Des milliers d'Afghans votent au péril de leur vie pour la deuxième journée consécutive dimanche, après le report du vote dans des centaines de bureaux n'ayant pu ouvrir samedi en raison des violences et de dysfonctionnements dans l'organisation.

Ces électeurs défient à nouveau les risques d'attentat des talibans et du groupe État islamique dans quelque 253 bureaux de vote. Quelque 150 autres n'ont à nouveau pas pu ouvrir pour « des raisons de sécurité », selon les autorités.

Samedi, près de trois millions d'électeurs sur neuf millions d'inscrits avaient voté, selon la Commission électorale indépendante (CEI), qui organise le scrutin.

Le bilan de la journée s'élève à 17 personnes tuées et plus de 54 blessées dans 193 attaques distinctes, selon un communiqué du ministère de l'Intérieur dimanche.

Un décompte établi à l'aide du réseau de correspondants de l'AFP parvient cependant à des chiffres plus élevés : 65 morts, majoritairement des civils, et 225 blessés.

Dimanche, le ministère de l'Intérieur n'a pour l'instant fait état d'aucun incident.

Couacs et critiques

Cette deuxième journée de vote, non prévue initialement, vise à compenser les énormes difficultés logistiques rencontrées la veille dans des centaines de bureaux de vote, dont beaucoup ont ouvert avec retard ou pas du tout.

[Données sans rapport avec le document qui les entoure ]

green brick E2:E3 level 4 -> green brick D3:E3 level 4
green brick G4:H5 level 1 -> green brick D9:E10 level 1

La journée a été décrétée fériée dans l'urgence par la présidence.

Absence d'assesseurs, de listes électorales, de terminaux biométriques imposés à la dernière minute ou de personnel sachant les manipuler avaient entraîné de longues files d'attente samedi dans tout le pays et soulèvent dimanche de vertes critiques à l'encontre de la CEI.

Ahmad Saeedi, un candidat, a estimé que « le peuple a pris des risques pour remplir son devoir, mais le gouvernement et la Commission l'ont trompé ».

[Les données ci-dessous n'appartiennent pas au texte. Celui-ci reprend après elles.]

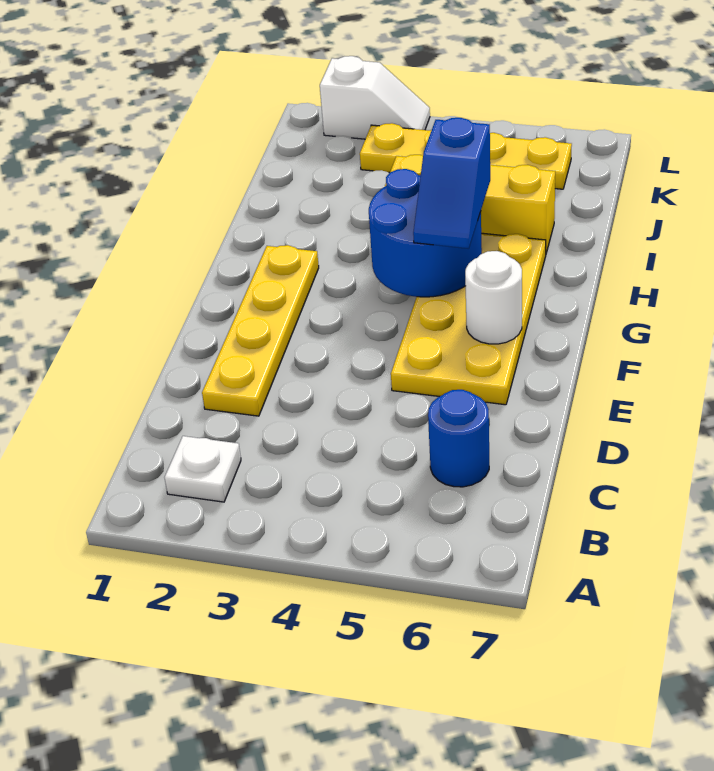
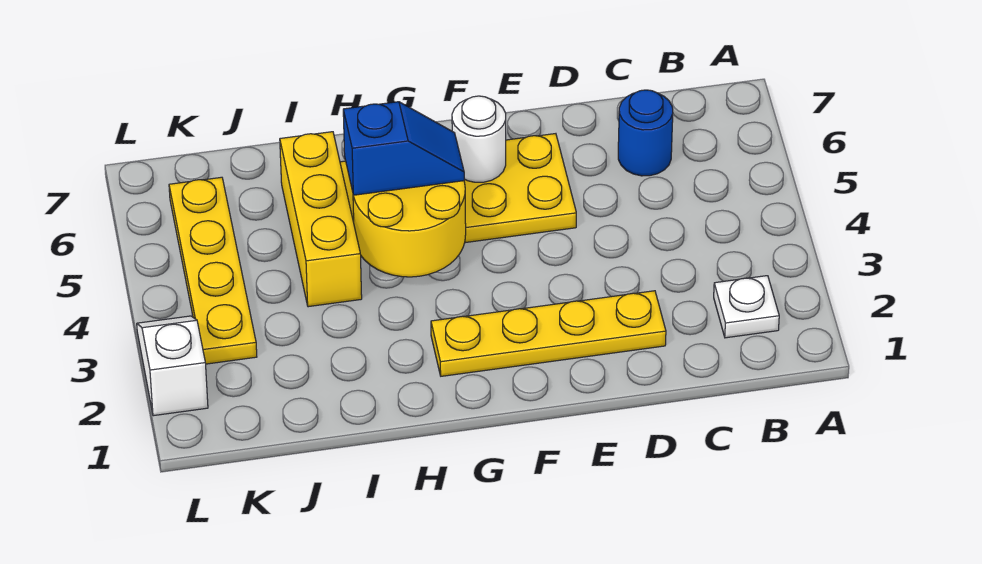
blue round brick G4:H5 level 2 -> yellow round brick G4:H5 level 2

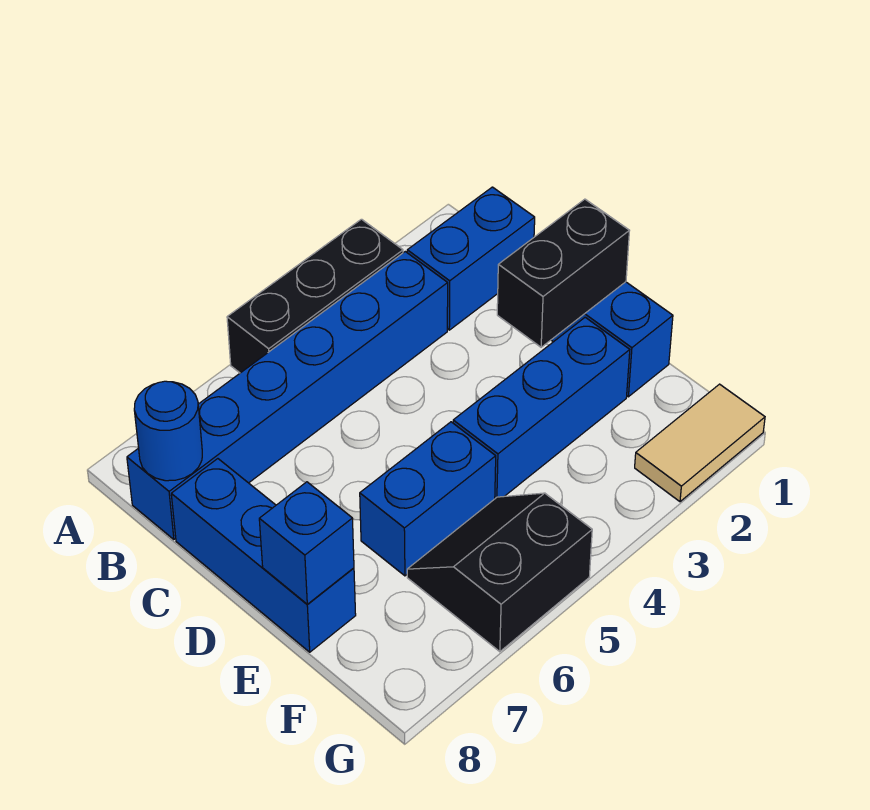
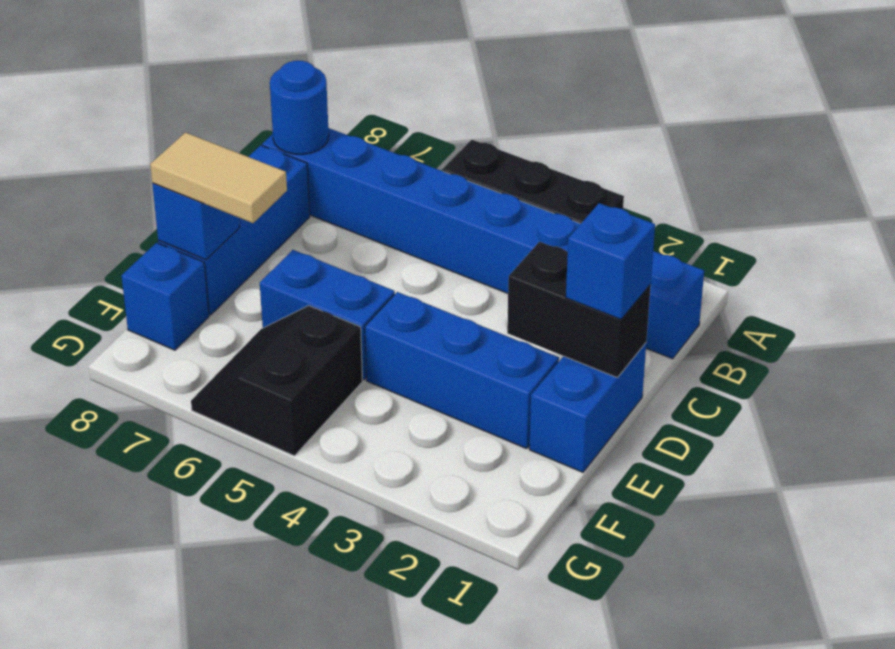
none -> blue brick D1 level 3
black slope F5:G6 level 1 top G -> black slope F5:G6 level 1 top 5
none -> blue brick F8 level 1
tan tile G1:G2 level 1 -> tan tile E7:E8 level 3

« Honte à la CEI pour son impréparation », tance une internaute sur la page Facebook de la Commission. « C'était le foutoir, je n'ai pas pu trouver mon nom sur les listes électorales » peste un autre. « Vous avez perdu toute crédibilité », écrit un troisième.

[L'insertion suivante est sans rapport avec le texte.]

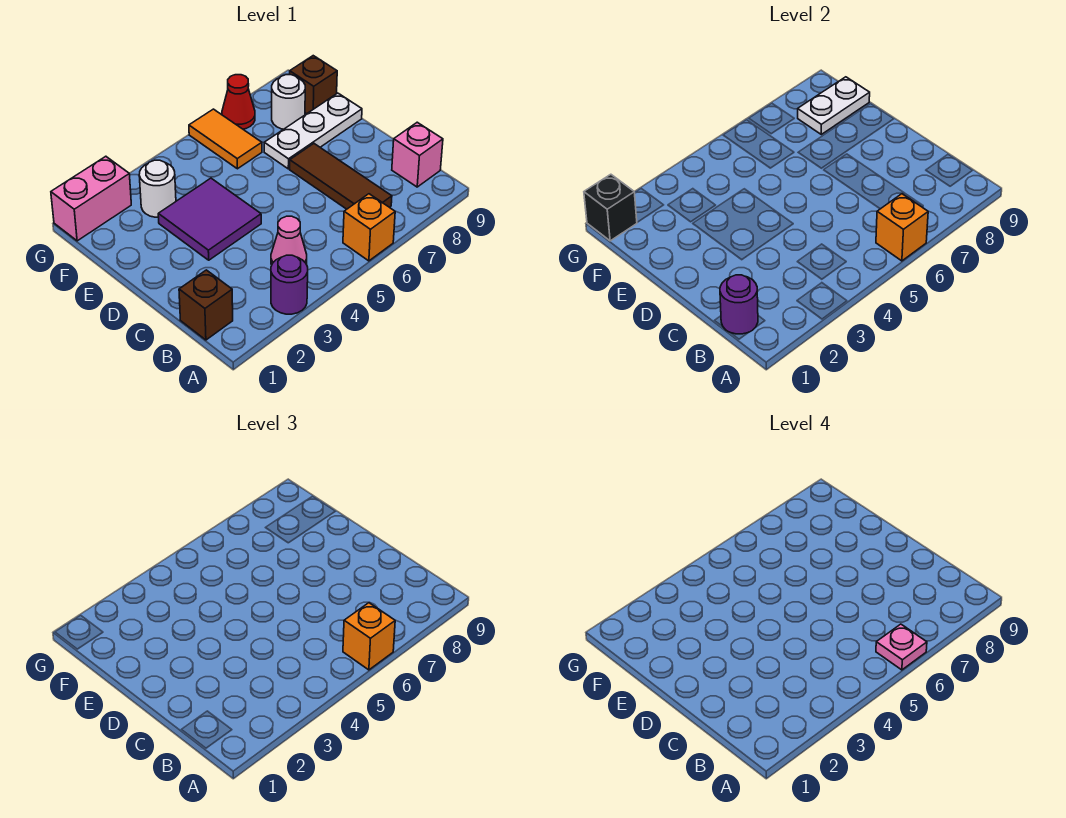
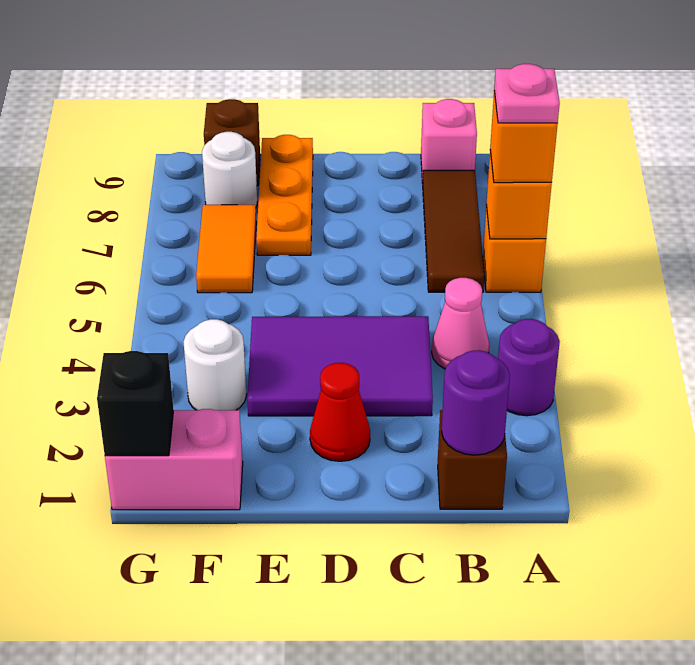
brown tile B7:D7 level 1 -> brown tile B6:B8 level 1
purple tile D3:E4 level 1 -> purple tile C3:E4 level 1
white plate E7:E9 level 1 -> orange plate E7:E9 level 1
orange tile F6:G6 level 1 -> orange tile F6:F7 level 1
white plate F8:F9 level 2 -> none
pink brick G1:G2 level 1 -> pink brick F1:G1 level 1
red cone G7 level 1 -> red cone D2 level 1

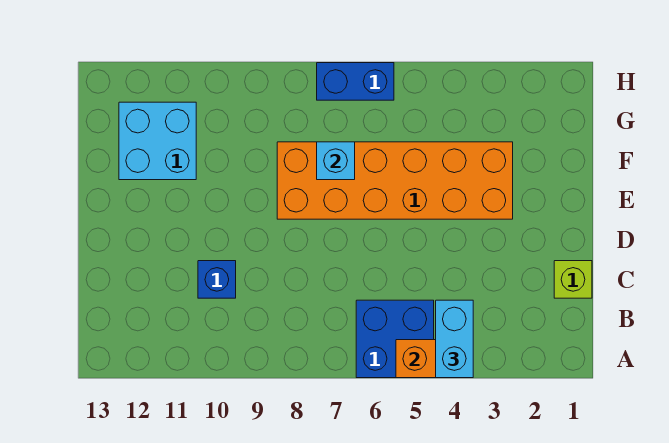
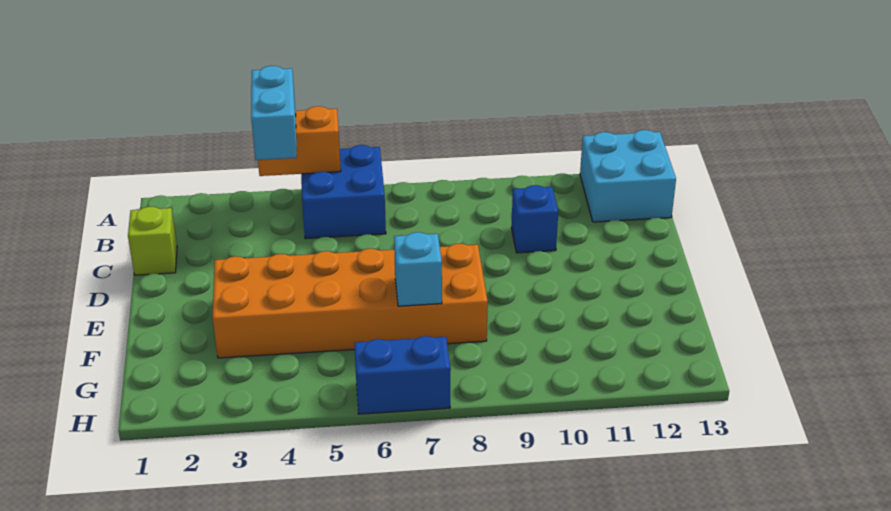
cyan brick F11:G12 level 1 -> cyan brick A12:B13 level 1

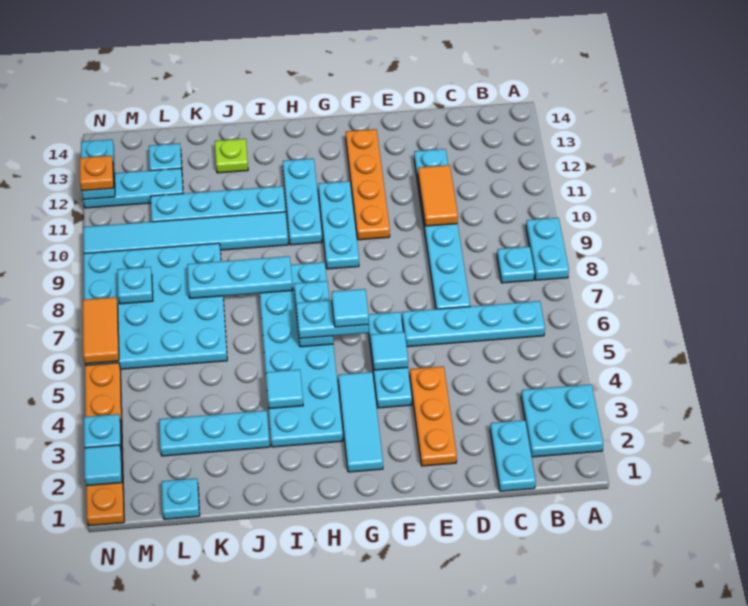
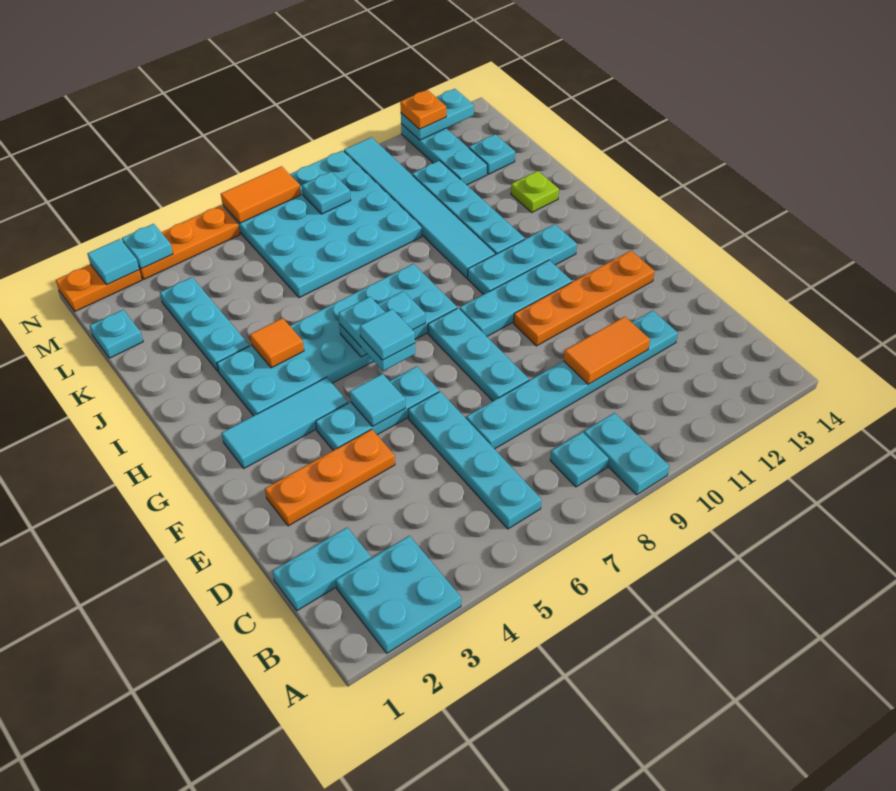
cyan plate A8:A9 level 1 -> cyan plate A9:B9 level 1
cyan tile I4 level 2 -> orange tile I4 level 2
cyan plate I8:K8 level 2 -> cyan plate E8:G8 level 1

La CEI a rapidement présenté ses excuses, tout en se défendant.

« Sous la pression des partis d'opposition et du gouvernement, nous avions à mettre en place un système de vérification biométrique. Cela a été décidé trop tard. Les problèmes étaient inévitables », a déclaré tard samedi le chef la CEI, Abdul Badi Sayyad, en conférence de presse.

Dimanche, M. Sayyad a rejeté la faute sur « les enseignants qui avaient été engagés » et formés à l'utilisation des terminaux biométriques et « qui ne sont pas venus ».

« Ce n'est pas la faute d'une mauvaise gestion de la CEI », a-t-il affirmé.

« Pire élection » 

Mais, la confiance a clairement été mise à mal, alors que ces législatives font figure de test avant l'élection présidentielle d'avril prochain.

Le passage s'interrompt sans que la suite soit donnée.